On Tue, 2008-06-17 at 16:54 -0600, Grant Robinson wrote:
That makes things much clearer.  I am also sickened by this practice.
I grew up in an older home in Alpine, and on the way to my parents
house they have started a subdivision just like that.  Some of these
houses literally have no back yard.  That kind of thing is what I am
against.  I have no problem with homes that size, but I do have a
problem with homes that are out of proportion for the lot size (and
homes like that, in my mind, clearly are).  My only consolation is
that no one is buying those homes, so hopefully they will amend the
plan to make the homes smaller or the lots larger.

I wouldn't want to live in a house like that either, but I'm not certain
I see anything wrong with it. It's just a lot more urban than what's
traditionally been built around here. Think of the row houses in San
Francisco or Georgetown. People are certainly paying a pretty penny for
those and they're literally right next to each other. They're
essentially a jumbo apartment. It's not my cup of tea but it's a fact of
life for an area where land has become scarce and expensive.

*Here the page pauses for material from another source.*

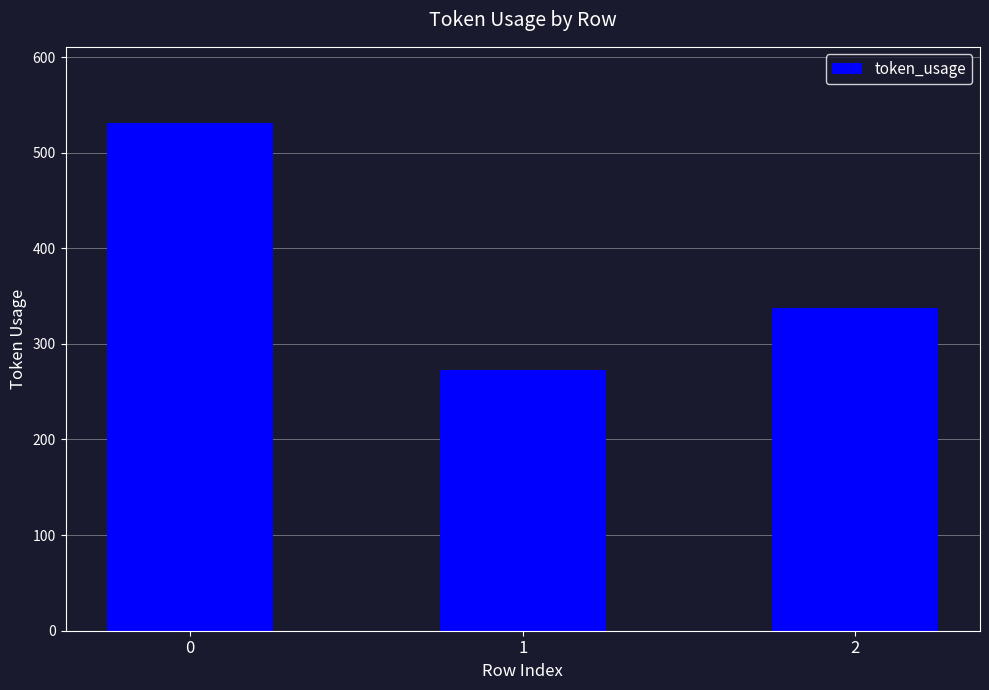

The value at 2 is 337. True or false?

True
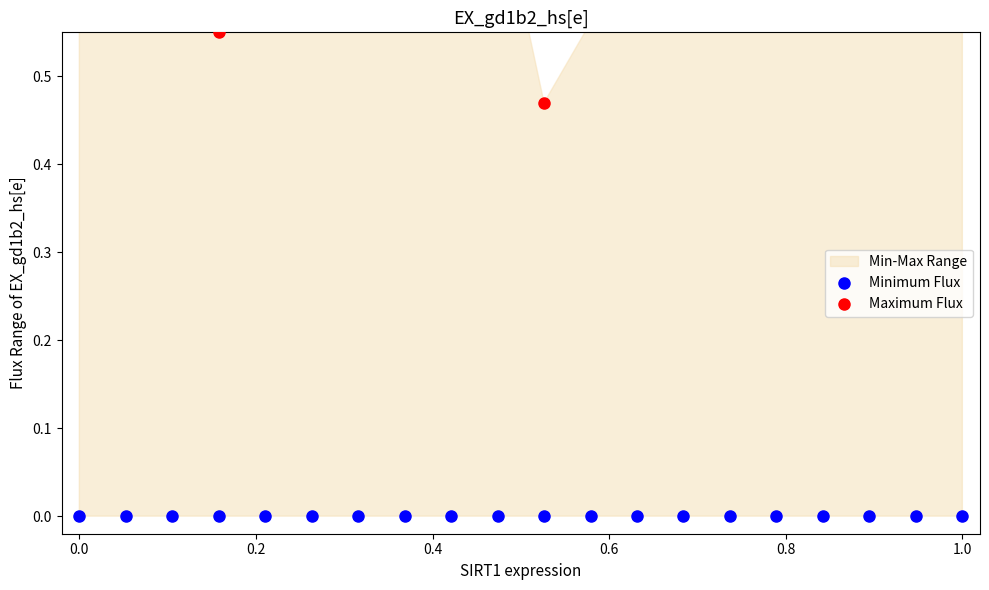

At which category is the sum across all series the highest?

1.0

Those types of houses flow. There are a bunch of them together in an "urban" environment surrounded by other types of buildings that reinforce that flow. If you plopped those homes down in the middle of the average neighborhood in Utah, they would look ridiculous and out of place. Where they are, they look beautiful and classic and (in the case of the some of the Victorian ones) historic. It is all about the flow.